Every retailer has to make some fundamental choices in terms of the merchandise to be stocked. More than a decade ago, the concept of category management revolutionized retailing and its fundamental approach towards merchandising. Category Management is a way of managing products on the level of a product group, rather than on the level of single product. At the core of the Category management concept is a focus on a better understanding of consumer needs as the basis for retailers and suppliers strategies goals and work processes.
The evolution of the concept of category management is closely linked to the development in the field of supply chain management and technology. Technology palsy a key role, as information is a key enabler. The idea is to use this information to tailor the product offering to consumer needs. The offering is then measured in terms of sales, cost and returns per square foot. The whole process is aimed at providing customer satisfaction and at the same time, maximizing returns for the organization. This focus causes a re-evaluation of many prevalent business practices, which may have obstructed a greater understanding of consumer needs and opportunities
We start this article by understanding the concept of category management and then look at the reasons for the emergence of the concept and finally, at the business process in which it occurs.
The Concept of Category Management:
Category management is considered as the new science of retailing for three basic reasons. First, it involves a systematic process that has been shown to be robust in various retail situations across the US, Europe, South Africa, Australia and Latin America. Second, it emphasizes decision making based on complex analyses of consumer data, scanner data and market level syndicated data. Third, category management replaces the brand bias that stems from a supplier’s interest in maximizing market objective view based on the consumer’s desires.
Quite simply, category management involves organizing and managing promotions merchandising and distribution activity around the way consumers view and buy a product. A more formal definition would be Category management is a retailer supplier process of managing categories as strategic business units (SBU’s) producing enhanced results by focusing on delivering consumer value.
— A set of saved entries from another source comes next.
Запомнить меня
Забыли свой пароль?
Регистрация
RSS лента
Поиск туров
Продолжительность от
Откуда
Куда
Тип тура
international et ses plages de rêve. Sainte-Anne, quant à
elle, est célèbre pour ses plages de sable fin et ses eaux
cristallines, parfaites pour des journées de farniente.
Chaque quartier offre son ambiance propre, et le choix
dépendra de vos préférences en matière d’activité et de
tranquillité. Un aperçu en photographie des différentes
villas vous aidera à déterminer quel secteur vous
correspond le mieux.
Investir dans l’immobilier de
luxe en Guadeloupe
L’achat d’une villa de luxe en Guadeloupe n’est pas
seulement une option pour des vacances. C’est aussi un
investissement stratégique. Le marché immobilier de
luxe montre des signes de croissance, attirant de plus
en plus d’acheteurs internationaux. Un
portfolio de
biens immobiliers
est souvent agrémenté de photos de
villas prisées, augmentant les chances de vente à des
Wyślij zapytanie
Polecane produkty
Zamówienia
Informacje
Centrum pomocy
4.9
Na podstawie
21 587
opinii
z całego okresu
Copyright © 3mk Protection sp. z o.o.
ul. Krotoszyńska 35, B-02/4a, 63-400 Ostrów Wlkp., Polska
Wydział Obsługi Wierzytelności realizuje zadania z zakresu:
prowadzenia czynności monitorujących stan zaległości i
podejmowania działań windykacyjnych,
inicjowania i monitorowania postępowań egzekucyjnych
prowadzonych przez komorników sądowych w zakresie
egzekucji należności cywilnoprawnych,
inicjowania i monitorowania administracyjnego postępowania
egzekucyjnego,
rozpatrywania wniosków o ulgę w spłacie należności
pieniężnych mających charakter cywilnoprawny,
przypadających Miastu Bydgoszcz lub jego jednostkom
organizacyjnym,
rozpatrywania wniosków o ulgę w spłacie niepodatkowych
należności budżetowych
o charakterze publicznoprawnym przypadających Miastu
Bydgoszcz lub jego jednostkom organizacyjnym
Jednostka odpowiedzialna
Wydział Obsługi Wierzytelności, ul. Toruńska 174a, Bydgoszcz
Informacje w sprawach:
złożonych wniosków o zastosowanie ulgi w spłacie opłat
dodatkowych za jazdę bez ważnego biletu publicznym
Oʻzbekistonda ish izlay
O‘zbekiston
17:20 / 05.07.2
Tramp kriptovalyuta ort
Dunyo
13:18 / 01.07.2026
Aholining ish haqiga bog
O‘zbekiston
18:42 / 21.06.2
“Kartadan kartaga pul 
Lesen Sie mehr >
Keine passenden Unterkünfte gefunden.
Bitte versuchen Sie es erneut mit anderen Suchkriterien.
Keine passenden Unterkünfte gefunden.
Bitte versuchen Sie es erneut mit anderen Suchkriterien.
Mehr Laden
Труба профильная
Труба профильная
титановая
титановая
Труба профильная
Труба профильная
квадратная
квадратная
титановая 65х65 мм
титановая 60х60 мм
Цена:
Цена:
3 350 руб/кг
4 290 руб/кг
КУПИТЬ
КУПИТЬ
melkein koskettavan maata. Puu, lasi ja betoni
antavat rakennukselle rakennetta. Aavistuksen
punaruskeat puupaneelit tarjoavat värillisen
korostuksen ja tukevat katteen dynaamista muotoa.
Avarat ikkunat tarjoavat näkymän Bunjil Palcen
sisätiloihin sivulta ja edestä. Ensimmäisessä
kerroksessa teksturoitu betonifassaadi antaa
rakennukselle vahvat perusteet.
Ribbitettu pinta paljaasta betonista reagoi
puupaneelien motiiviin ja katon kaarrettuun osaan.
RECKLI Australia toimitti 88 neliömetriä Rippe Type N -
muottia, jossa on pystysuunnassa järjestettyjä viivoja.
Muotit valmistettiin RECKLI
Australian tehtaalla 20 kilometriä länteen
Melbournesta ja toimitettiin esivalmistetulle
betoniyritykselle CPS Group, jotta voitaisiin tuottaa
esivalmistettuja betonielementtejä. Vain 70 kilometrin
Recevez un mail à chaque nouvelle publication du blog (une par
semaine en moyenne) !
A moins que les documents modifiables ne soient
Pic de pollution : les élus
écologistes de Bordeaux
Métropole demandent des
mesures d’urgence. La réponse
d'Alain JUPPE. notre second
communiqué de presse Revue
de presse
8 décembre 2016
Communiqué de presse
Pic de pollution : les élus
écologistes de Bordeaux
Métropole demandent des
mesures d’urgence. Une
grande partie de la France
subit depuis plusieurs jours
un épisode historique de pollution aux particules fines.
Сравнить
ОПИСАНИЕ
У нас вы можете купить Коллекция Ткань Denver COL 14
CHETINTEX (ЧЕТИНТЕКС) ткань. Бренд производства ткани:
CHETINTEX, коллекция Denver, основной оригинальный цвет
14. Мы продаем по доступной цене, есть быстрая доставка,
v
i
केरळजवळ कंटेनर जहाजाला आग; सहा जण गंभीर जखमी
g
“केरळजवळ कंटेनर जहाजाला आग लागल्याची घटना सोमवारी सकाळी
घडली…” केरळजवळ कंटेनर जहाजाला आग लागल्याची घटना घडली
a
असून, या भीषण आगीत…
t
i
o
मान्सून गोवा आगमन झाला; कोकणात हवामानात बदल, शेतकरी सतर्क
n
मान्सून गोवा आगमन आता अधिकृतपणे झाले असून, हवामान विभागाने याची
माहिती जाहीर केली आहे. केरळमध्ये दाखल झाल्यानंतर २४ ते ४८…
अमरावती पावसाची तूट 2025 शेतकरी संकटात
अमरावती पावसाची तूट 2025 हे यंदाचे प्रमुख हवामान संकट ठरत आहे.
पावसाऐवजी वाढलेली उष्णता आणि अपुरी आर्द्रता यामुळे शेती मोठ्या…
Which then brings us to the question – what is a category? A category is a distinct manageable group of products or services that consumers perceive to be inter related and /or substitutable. It must be noted here that the focus of both the category and category management is the consumer and providing her with a range of products and services that offer more value.
Category management can be defined as the distributor/supplier process of managing categories as strategic business units, producing enhanced business results by focusing on delivering consumer value. Thus, a category is a basic unit of analysis for making merchandising decisions. In general, a category is an assortment of items that the customer sees as reasonable substitutes for each other. The fundamentals of category management revolve round managing categories as strategic Business units.
Brain Harris describes category management in terms of a three step definition encompassing a philosophy, a process and an organizational concept:
First, it is philosophy for strategically managing a retailer’s or a supplier’s business that recognizes categories as strategic business units for the purposes of planning and achieving sales and profit goals. Inherent in this philosophy is the belief that simply managing at the departmental level (grocery, meat, health, and beauty care etc) does not provide adequate strategic focus.
By adopting category management, the retailer seeks sustainable competitive differentiation and advantage by competing on a category by category basis. By managing the category as a strategic business unit, the retailer aims at providing more value to customers. While there are variations the eight step approach developed by The Partnering Group had been adopted as best practice by ECR consortia in the US, Europe and Brazil.